I wonder if I am this way because of adaptation or paranoia. This kind of pattern settled in pretty quickly when I came to college, and I had actively prepared to improve my time management before I came. But before I was here I was able to actually relax for a change. Even reading my passage above about having a life sounds like an objective where certain things have to be met in order for me to qualify as 'having a life'. Any time not spent wondering how I'm going to accomplish the rest of the day is usually spent wondering how I'm going to accomplish the next ten years. I actively worry about getting a job and a car and an apartment, and then I wonder how I'm going to balance that with class and yet maintain at least a 3.5 (which is my own standard of being 'acceptable').

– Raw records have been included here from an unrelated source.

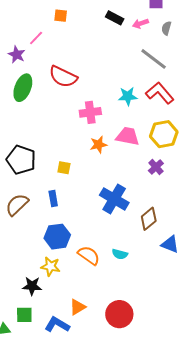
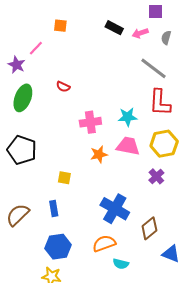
red semicircle: (63, 77) -> (63, 87), size x0.5
red L-shape: (160, 93) -> (160, 103), turned -136
cyan star: (128, 96) -> (128, 117), moved
black pentagon: (21, 160) -> (22, 150), moved
orange semicircle: (89, 255) -> (104, 243), moved, turned -55

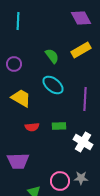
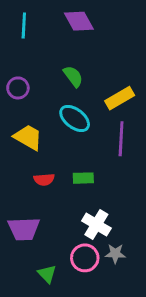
purple diamond: (81, 18) -> (79, 21), moved
yellow rectangle: (81, 50) -> (120, 98), moved
white cross: (83, 142) -> (96, 225), moved

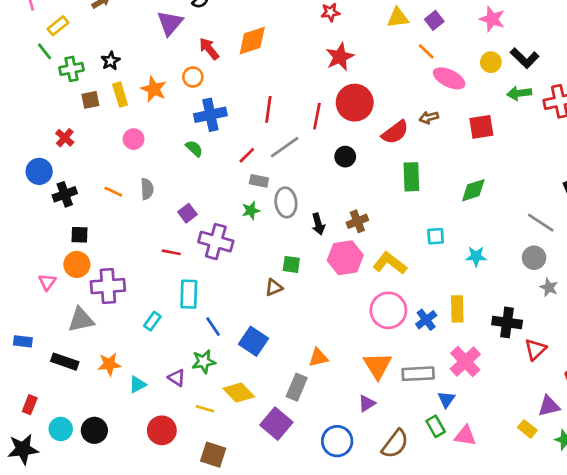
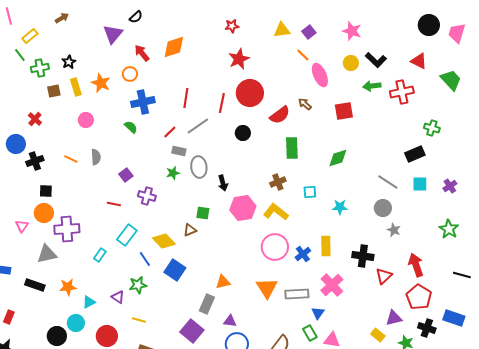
pink ellipse: (449, 78) -> (320, 75), turned 40
brown arrow: (429, 117) -> (305, 104), turned 56
brown cross: (357, 221) -> (278, 182), moved
purple cross: (216, 242) -> (147, 196), size x0.7
cyan rectangle: (189, 294) -> (127, 235), turned 35
yellow diamond: (239, 393) -> (164, 241), moved
purple triangle: (367, 403) -> (230, 321), moved, turned 40
cyan circle: (61, 429) -> (76, 323), moved

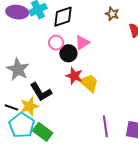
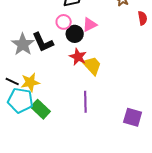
black L-shape: (41, 92) -> (43, 42), moved
cyan pentagon: (22, 125) -> (20, 100), turned -30
purple line: (105, 126) -> (85, 102), moved

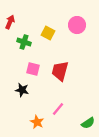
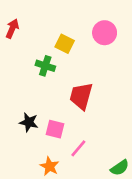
green cross: (24, 42) -> (45, 66), moved
pink square: (33, 69) -> (55, 129), moved

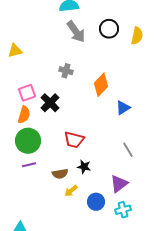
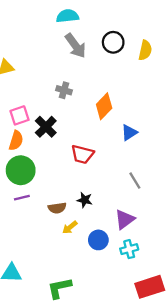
red trapezoid: (74, 140) -> (82, 154), moved

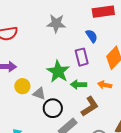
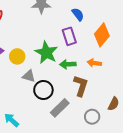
yellow circle: (22, 86) -> (17, 56), moved
brown L-shape: (90, 106) -> (81, 86), turned -35

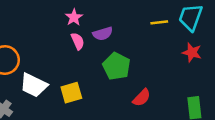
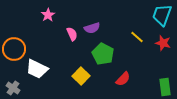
pink star: (74, 17) -> (48, 15), moved
yellow line: (159, 22) -> (137, 37), moved, turned 48
yellow square: (71, 93) -> (81, 76), moved, turned -30

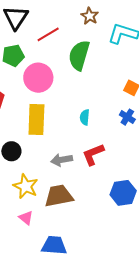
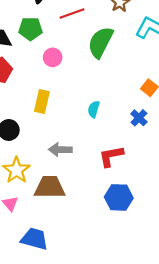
pink circle: (38, 78) -> (53, 57), size x0.6
yellow rectangle: (36, 120) -> (42, 102), size x0.7
red L-shape: (93, 154) -> (111, 156), moved

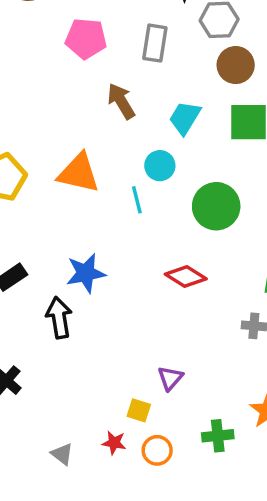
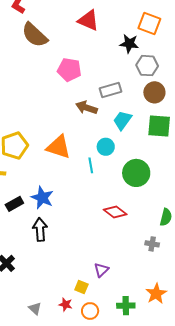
gray rectangle: (155, 43) -> (110, 90), moved, turned 60
brown arrow: (121, 101) -> (87, 108), turned -45
blue star: (86, 273) -> (42, 198), moved, turned 30

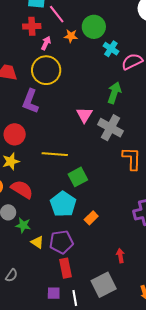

I wonder if it will ultimately become a choice for me between sacrificing my social future and my academic one. I've already shifted significantly in the direction of the academic one. I have a list of books I 'need' to read and diversions are low on my list of things of importance (they often get ranked as how useful they will be for me, and I generally analyze them afterwards to determine if they were worth the effort). I wonder what such a choice would cost me. Most of all, I wonder if I can find anyone else who understands the spot I have put myself in.
1 Comments:
this is the past and i almost want to jump ahead and read the most current writings of what life is now for you. everyone goes through such things of thinking and which order things should be. i have to say you have your head straight and doing a great job even though what i read is the past. If you are to read the past the current is probably the same or intensified a bit, more responsibilities as you mature. You know where i stand and the person who is the Saviour of this world. Stop for a moment, reading this you just put things in order of importance but what is the goal? what is the truth - which guides us through life? what path, which puts these goals in order of importance, is it just us, our way of which we think is right?. that's all. no rebuttal is needed.